This note provides an update on the African Continental Free Trade Agreement (AfCFTA) and reflects on the interest it has sparked on the European Union (EU) side, specifically in a ‘Continent to Continent’ agreement – a matter that has recently been raised by the new President of the European Commission, as well as her predecessor.

Political support for African trade and economic integration under the AfCFTA is at levels which we have not seen for at least two decades. Nevertheless, it remains questionable whether a partnership will be concluded within the institutional framework created under the AfCFTA and what the nature and scope of such a relationship would be.

The AfCFTA does not establish a supra-national continental legal entity capable of concluding binding obligations on behalf of its Members. The AfCFTA is a typical member-driven trade arrangement and the issue of sovereignty still remains a key focus. The implication is that effective implementation of agreements, and consequences for non-compliance remain key challenges. Thus, governance issues may be the weak link in the present thinking about an intercontinental partnership.

Although it has been said that the AfCFTA State Parties are pooling their sovereignty, there is no reference to such a notion in the text of the AfCFTA Agreement. It contains standard obligations to liberalize trade amongst the State Parties as agreed and it excludes sensitive goods.

Institutionally, the AfCFTA is a compromise between a modern Free Trade Agreement (FTA) for trade in goods and services, and an ambitious African Union (AU) flagship project. In an FTA the State Parties may conclude new trade deals and retain national policy space over their trade relations. They are free to develop and implement tariff related policies and measures, in accordance with national choices. Although a continental customs union, where State Parties would articulate a common policy over trade in good and negotiate and conclude trade in goods agreements, en bloc, is envisaged, it will not be achieved in the near future. It should also be noted that the AfCFTA Agreement expressly provides for the continuation of the Regional Economic Communities (RECs). This means that overlapping membership of regional integration arrangements will continue.

The institutional structure is as follows:

  • The Assembly of the AU is the highest decision-making organ of the AfCFTA and will, on the basis of consensus, provide oversight and strategic guidance. It consists of all AU Members and meets at pre-determined occasions. However, it will not formulate or execute AfCFTA policies.
  • The Council of Ministers consists of Trade Ministers of the State Parties and will formally be responsible for the implementation and enforcement of the AfCFTA Agreement. However, it is a high-level political platform where Ministers representing the State Parties, will meet from time to time.
  • The Committee of Senior Trade Officials consists of the Permanent or Principal Secretaries of State Parties and may turn out to be responsible for most of the measures implementing Council decisions.

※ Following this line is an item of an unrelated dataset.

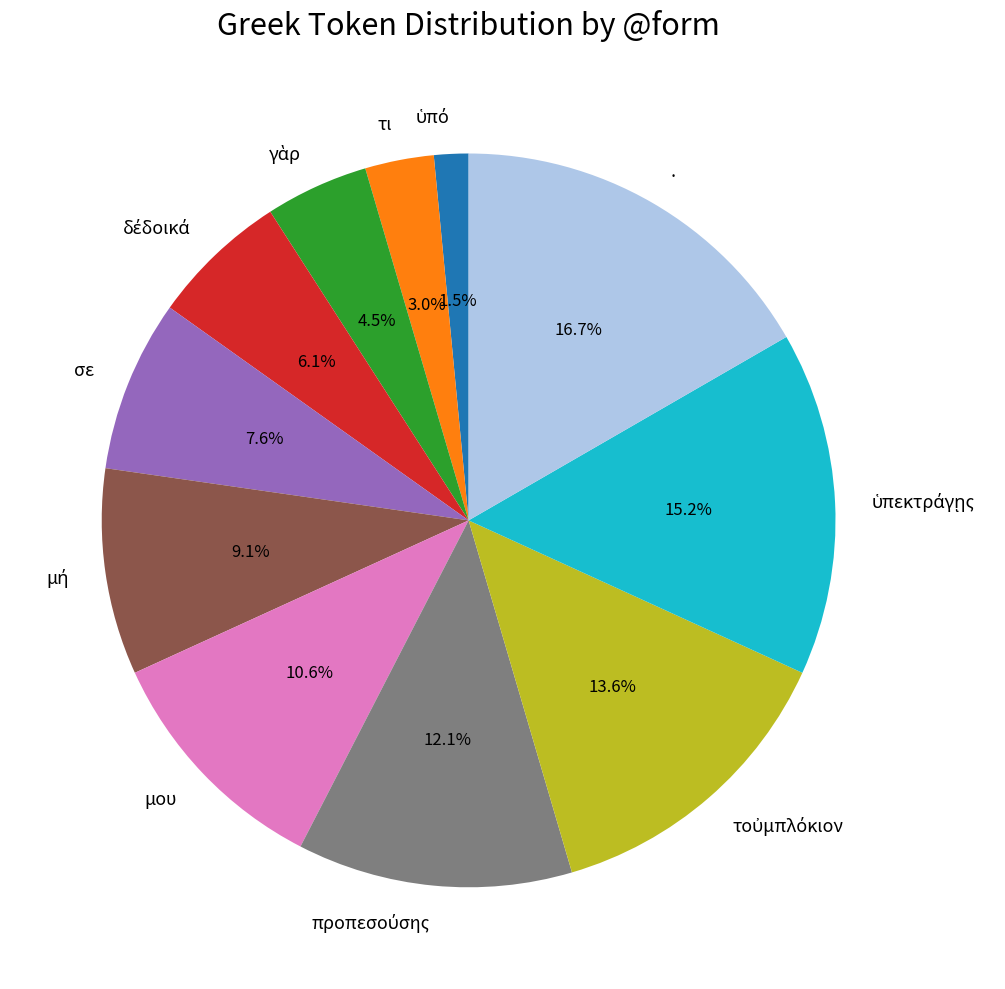

Is there any slice that represents more than half of the pie?

No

It will also direct the AfCFTA Secretariat to undertake assignments, promote harmonisation of appropriate policies, consider reports and can take appropriate actions and establish committees.8
  • The Secretariat will be a unique institution but is not endowed with inherent powers or a mandate to secure compliance with obligations accepted by the State Parties. The Secretariat will provide administrative support and work together with several ad hoc technical committees and the Regional Economic Communities.

One of the important features of the AfCFTA is that it is based on a Framework Agreement. This means it will be implemented and be expanded over time as determined by the State Parties. Tariff phase-down commitments, rules of origin and services commitments are still being negotiated. Only when all tariff schedules, the rules of origin and services commitments are known, will it be possible to assess the extent and pace of trade liberalization under the AfCFTA regime.

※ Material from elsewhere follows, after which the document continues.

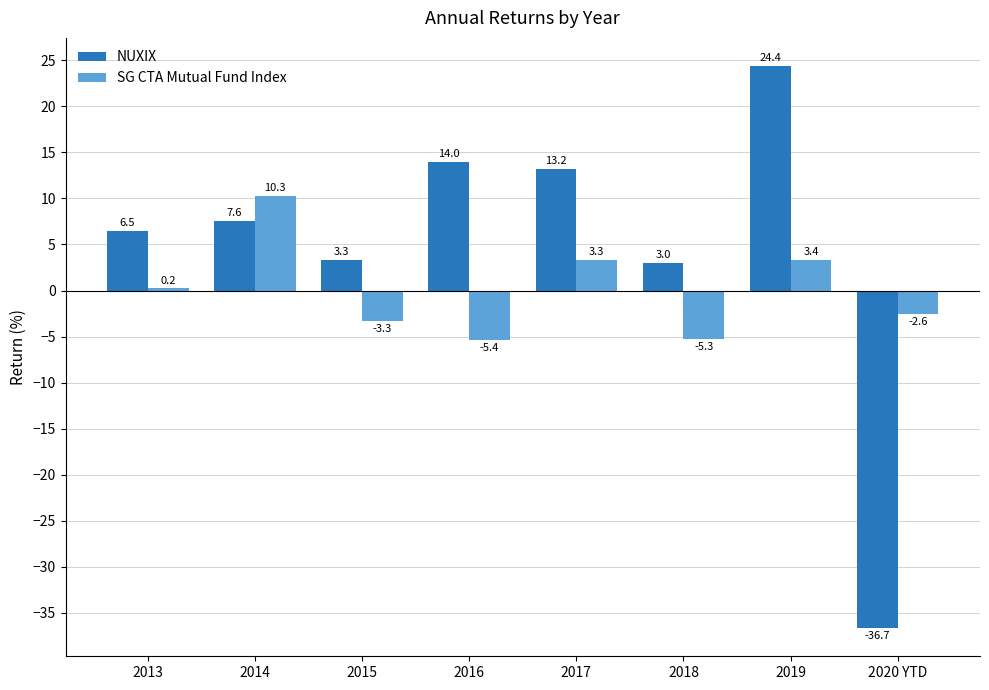

Which series has the largest total across all categories?

NUXIX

The AfCFTA is a very important step for African integration, and it does hold potential benefits for global trade partners including the EU. The most important benefits for both Africa and its partners may well come from the non-tariff agenda. Improvements in customs and border management and broader trade facilitation will have a non-discriminatory effect – improving the trade environment and lowering the cost of doing business, irrespective of the trade partner. These are areas where cooperation with the EU and other partners can contribute to promote efficiency, transparency and accountability.